Reddit's Scalability

An interesting scalability presentation from one of the founders of reddit [a text based summary of the presentation]. One of the interesting parts is that the restrictions of a relational database impeded the user experience and the speed or ability to make changes or updates to the website.

They keep a Thing Table and a Data Table. Everything in Reddit is a Thing: users, links, comments, subreddits, awards, etc. Things keep common attribute like up/down votes, a type, and creation date.

The Data table has three columns: thing id, key, value. There's a row for every attribute. There's a row for title, url, author, spam votes, etc. When they add new features they didn't have to worry about the database anymore. They didn't have to add new tables for new things or worry about upgrades. Easier for development, deployment, maintenance.
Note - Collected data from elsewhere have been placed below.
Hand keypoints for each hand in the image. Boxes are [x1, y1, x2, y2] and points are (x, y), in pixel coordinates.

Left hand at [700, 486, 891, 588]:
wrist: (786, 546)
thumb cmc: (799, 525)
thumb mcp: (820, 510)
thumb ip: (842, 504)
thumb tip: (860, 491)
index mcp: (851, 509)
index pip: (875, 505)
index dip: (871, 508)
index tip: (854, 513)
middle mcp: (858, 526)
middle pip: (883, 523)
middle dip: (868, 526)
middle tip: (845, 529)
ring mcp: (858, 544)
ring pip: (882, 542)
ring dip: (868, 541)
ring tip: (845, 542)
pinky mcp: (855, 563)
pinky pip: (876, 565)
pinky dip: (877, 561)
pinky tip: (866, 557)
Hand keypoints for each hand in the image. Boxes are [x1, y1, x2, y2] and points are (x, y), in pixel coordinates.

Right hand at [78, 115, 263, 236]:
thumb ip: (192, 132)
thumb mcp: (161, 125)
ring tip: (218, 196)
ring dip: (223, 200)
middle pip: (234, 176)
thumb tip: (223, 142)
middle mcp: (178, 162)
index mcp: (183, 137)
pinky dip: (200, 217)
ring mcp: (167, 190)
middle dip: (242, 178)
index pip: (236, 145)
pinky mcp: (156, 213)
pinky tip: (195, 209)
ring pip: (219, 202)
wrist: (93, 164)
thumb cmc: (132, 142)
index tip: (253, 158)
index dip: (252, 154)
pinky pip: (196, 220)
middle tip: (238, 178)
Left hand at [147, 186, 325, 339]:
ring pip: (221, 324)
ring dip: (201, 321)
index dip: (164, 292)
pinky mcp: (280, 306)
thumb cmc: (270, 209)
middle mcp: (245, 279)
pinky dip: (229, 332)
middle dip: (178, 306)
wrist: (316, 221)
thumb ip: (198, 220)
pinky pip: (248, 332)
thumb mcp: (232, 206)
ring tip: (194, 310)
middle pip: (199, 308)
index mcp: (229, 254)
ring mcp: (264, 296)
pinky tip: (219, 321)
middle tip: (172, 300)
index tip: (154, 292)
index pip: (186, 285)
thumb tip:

The price is you can't use cool relational features. There are no joins in the database and you must manually enforce consistency. No joins means it's really easy to distribute data to different machines. You don't have to worry about foreign keys are doing joins or how to split the data up. Worked out really well. Worries of using a relational database are a thing of the past.

I haven't worked on a site that has to scale that level. At my previous employer it was not unusual for the javascript components I wrote to have to deal with two million ajax calls a day which was humbling to see. Get that wrong and it is an immediate bad user experience.

With my current employer we have the challenges of SOA and scaling across disparate applications that have their own needs for data consistency. Doing that in a transparent and consistent manner is the difficult part.